Some pumps at West Columbia gas station still shut down after water found in gasoline

Some pumps at West Columbia gas station still shut down after water found in gasoline

WEST COLUMBIA, SC (WIS) - Water and gasoline literally and figuratively do not mix.

The South Carolina Department of Agriculture says watered down gasoline can tear up your engine and turn into a costly mess. That's why when they heard that a Lexington County station might be selling the potentially tainted gas, they took immediate action.

Daniel Jennings depends on his car for work but right now, he's driving a rental. His new 2015 Dodge is still in the shop.

"I noticed whenever I got in the car, [My fiance] was sitting in the car, and she noticed it started shaking and making a weird noise," Jennings said. "She turned it off. I came out, turned it back on, and the engine light came on."

Jennings said his mechanic told him the culprit was water in his gasoline, which led him to the A-One Express gas station, up the road from Columbia Metropolitan Airport, where Jennings says he filled up back on July 12.

"The guy wanted to basically fight over it, and didn't want nothing to do with it," Jennings said.

It ultimately led Jennings to the state Department of Agriculture's Consumer Protection Division.

"We actually do a lot of things that are kind of undercover and kind of behind the scenes to protect the consumer," Derek Underwood with the Consumer Protection Division at the SC Department of Agriculture, said.

Assistant Commissioner Derek Underwood said a sample was collected on July 27.

And on July 28, the department put a "Stop Sale Notice" on A-One after water was found in unleaded gasoline.

"Rain, condensation, flooding, even from the distributor itself, yeah, water can get into the tanks through a lot of different means," Underwood said.

Underwood said since the end of July, the pumps are still closed. And there's seemingly been no action taken to fix the problem.

"They're losing revenue, so if a water complaint comes in, a lot of times gas stations take the prerogative to go ahead and start that corrective action process before we're even notified," Underwood said.
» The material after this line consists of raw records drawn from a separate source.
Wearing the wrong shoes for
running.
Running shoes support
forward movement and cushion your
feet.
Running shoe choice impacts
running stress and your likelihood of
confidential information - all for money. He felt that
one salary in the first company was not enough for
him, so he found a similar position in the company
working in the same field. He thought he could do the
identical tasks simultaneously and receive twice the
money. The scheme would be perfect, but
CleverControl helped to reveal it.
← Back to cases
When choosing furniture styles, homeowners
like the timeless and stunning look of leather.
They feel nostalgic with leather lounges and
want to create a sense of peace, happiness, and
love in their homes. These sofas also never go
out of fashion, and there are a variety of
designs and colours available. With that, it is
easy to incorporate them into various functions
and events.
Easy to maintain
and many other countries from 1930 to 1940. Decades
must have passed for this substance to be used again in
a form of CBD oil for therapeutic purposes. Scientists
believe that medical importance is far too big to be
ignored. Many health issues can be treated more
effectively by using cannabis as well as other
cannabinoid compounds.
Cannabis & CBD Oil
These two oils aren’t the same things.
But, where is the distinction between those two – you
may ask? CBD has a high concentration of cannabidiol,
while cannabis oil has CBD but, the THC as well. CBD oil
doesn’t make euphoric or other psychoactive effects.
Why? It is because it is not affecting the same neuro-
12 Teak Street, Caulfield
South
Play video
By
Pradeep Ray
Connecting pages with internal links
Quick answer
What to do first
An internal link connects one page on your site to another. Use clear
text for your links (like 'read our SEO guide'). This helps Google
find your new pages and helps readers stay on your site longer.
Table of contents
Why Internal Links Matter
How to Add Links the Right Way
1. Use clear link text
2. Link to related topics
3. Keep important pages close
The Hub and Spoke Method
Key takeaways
Jennings, meanwhile, is growing impatient and hoping the filling station will soon reimburse the $1,100 worth of damaged that he said watered down fuel did to his car.

"It's been very, very stressful," Jennings said. "I've been having to deal with, you know, them calling me at work complaining, 'Oh, we can't do this. We can't do that. The payment's too much.'"

We did get answers from the gas station owner on Friday. He said he does wish to reimburse his customers and has only received two complaints about watered down gas.

He said he hasn't made repairs, because he believes it's the distributors fault, not the gas station's.

However, the owner said the distributor is blaming him.

Jennings, by the way, said he desperately needs the reimbursement, because the issue voided the warranty on his new car that had just 14 miles on it before the incident.

Jennings is just one example of a case of watered down gas.

The Department of Agriculture reported 15 other violations from Midlands gas stations over the past year.

Most problems are fixed very quickly after they're identified.

The Department of Agriculture said if you suspect something is wrong with your gasoline, call them immediately at the number you see on the pump. That's what they're there for.